● **Your goal**
From the entries below, output the line with "tilt_deg: -12.2" and each following line up to and including the line with "exposure_s: 1/100", exactly as written.

══ Dataset content ══

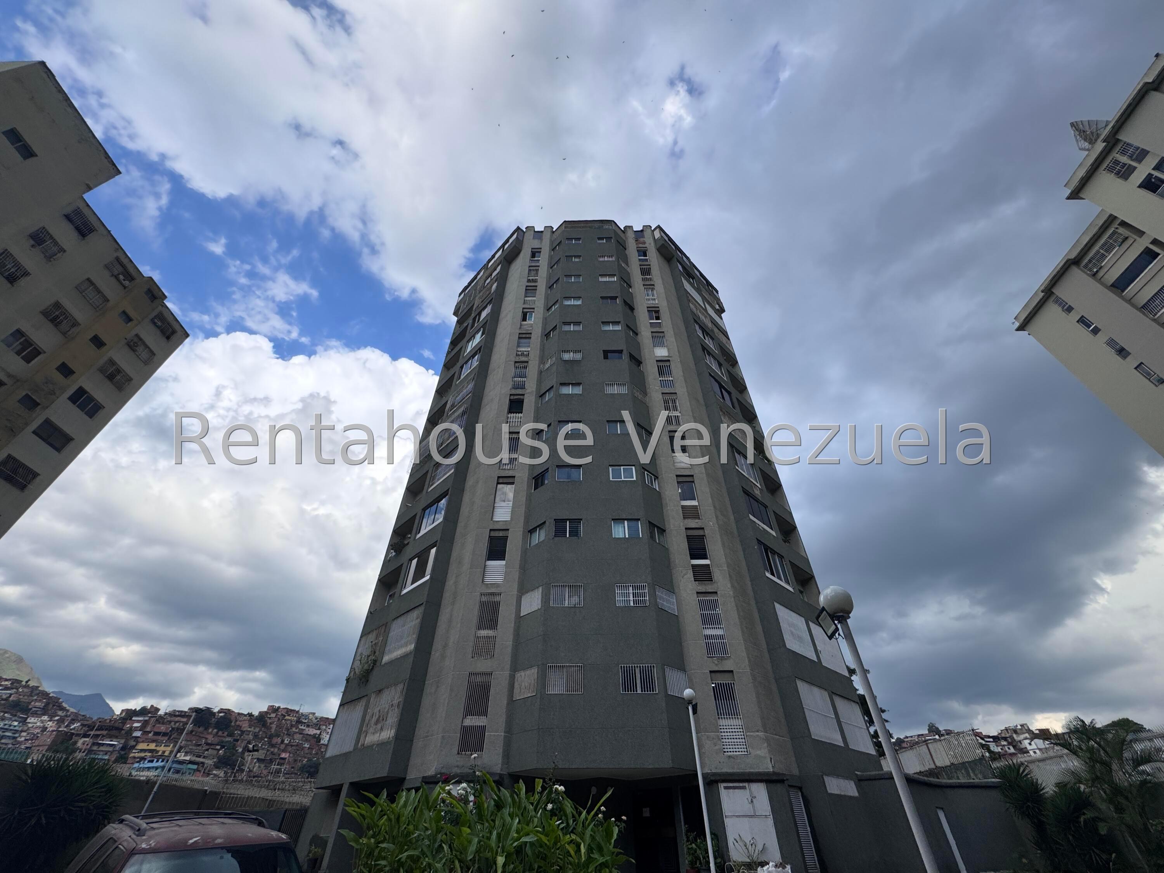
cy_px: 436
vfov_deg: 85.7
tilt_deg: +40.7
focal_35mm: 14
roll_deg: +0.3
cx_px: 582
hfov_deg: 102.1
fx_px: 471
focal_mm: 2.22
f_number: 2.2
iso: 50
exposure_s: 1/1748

═══
══ Dataset content ══

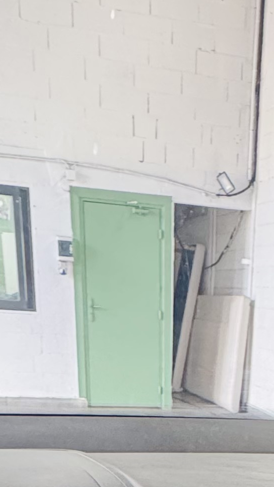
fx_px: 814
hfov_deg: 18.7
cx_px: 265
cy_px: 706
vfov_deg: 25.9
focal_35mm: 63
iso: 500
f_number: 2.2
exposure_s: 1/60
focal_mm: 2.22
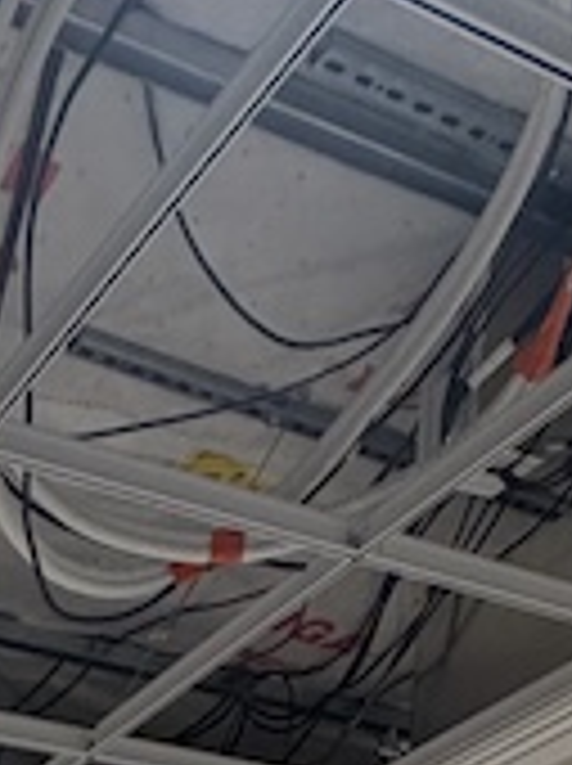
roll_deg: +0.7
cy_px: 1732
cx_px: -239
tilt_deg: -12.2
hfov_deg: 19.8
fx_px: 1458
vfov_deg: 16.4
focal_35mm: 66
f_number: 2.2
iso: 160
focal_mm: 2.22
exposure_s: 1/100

═══

● **Answer for the task**
tilt_deg: -12.2
hfov_deg: 19.8
fx_px: 1458
vfov_deg: 16.4
focal_35mm: 66
f_number: 2.2
iso: 160
focal_mm: 2.22
exposure_s: 1/100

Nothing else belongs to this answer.